Phoenix Fund (Фонд "Феникс") is a Russian  wildlife and forest conservation organization serving regions of the Russian Far East, especially Primorski Krai and Khabarovsk Krai. This area  includes globally significant biodiversity, including the Amur leopard, Siberian tiger, and other predators, as well as a number of recognized Protected Areas including national parks, wildlife refuges, and nature reserves.
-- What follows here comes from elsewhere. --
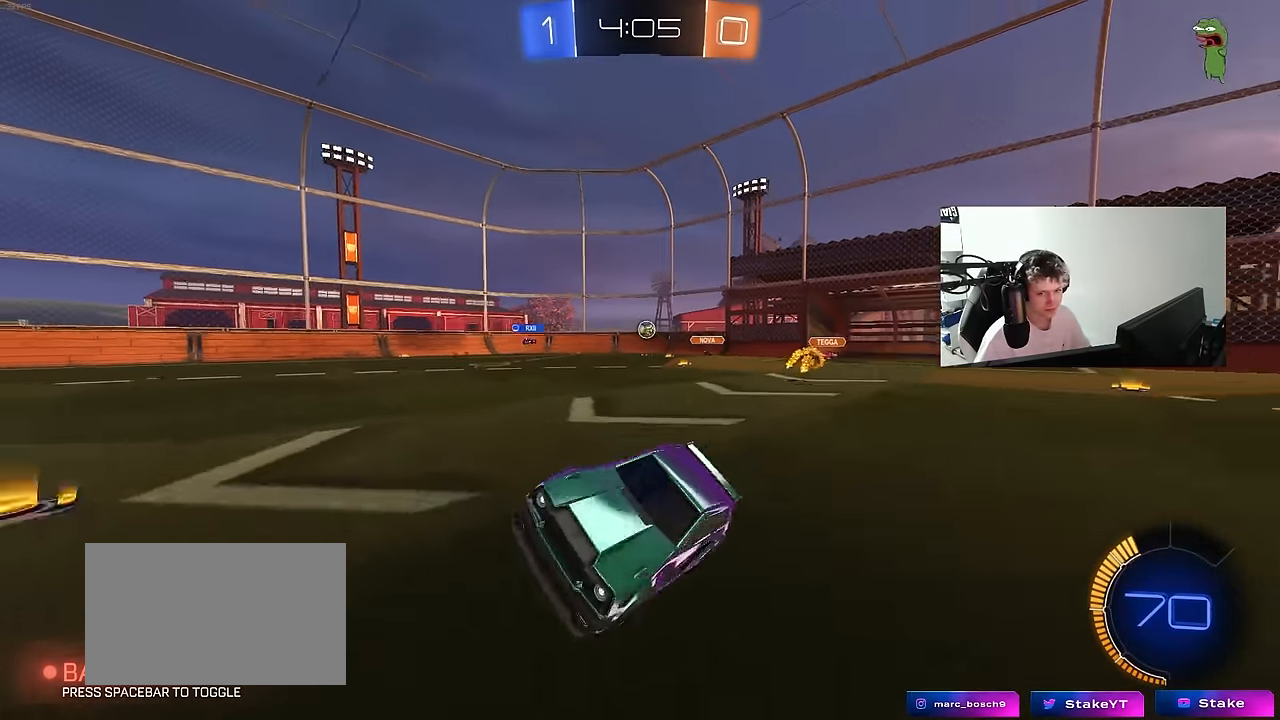
{"keys": ["d", "shift", "w"], "mouse": [], "mouse_move": "still", "events": [[217, "w", "down"], [250, "d", "down"], [450, "shift", "down"]]}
Phoenix Fund was founded by Russian and U.S. conservationists and registered in Vladivostok as a Russian non-profit, non-governmental organization in March 1998. It is headquartered in Vladivostok.

Programs

Phoenix Fund defines its programs as:

 Anti-Poaching Activities, with the goal of ending the illegal hunting of tigers, leopards, and other protected species
 Resolution of Human-Tiger Conflicts, with the goal of protecting human communities while preventing the killing of tigers
 Forest Fire-Fighting
 Compensation for Damages of livestock lost to leopards, tigers, and other predators
 Ecological Education and Outreach in rural communities of the Russian Far East
 Public monitoring of industrial projects, including oil and natural gas development

Mission statement
A collective biodiversity recovery programme.

Administration
The founder director of Phoenix Fund is Sergei Bereznuk. He was formerly a tiger inspector in Rosprirodnadzor, Russia's environmental protection agency.

Affiliations
Phoenix Fund is one of the implementing organizations of the Amur Leopard and Tiger Alliance (ALTA)  and partners with non-governmental organizations in Britain, the United States, Germany, and Finland as well as Russia to conserve the Amur leopard, Siberian tiger, and their habitat and ecology. Phoenix is also a member of the 21st Century Tiger#International Tiger Coalition, made up of environmental, zoo and animal protection organizations as well as the traditional Chinese medicine community. Phoenix Fund's other partners include Wildlife Alliance and Pacific Environment in the United States, 21st Century Tiger in the United Kingdom, and other international conservation and sustainable development organizations.

History and background
Phoenix Fund was founded by Russian and U.S. conservationists and registered in Vladivostok as a Russian non-profit, non-governmental organization in March 1998. The logo of the organization is the Phoenix (mythology), which rises anew from its own ashes after death, a symbol of everlasting revival. The logo was chosen to reflect the rebirth of the Russian Far East's wildlife and habitats following environmental degradation at the end of the Soviet Union.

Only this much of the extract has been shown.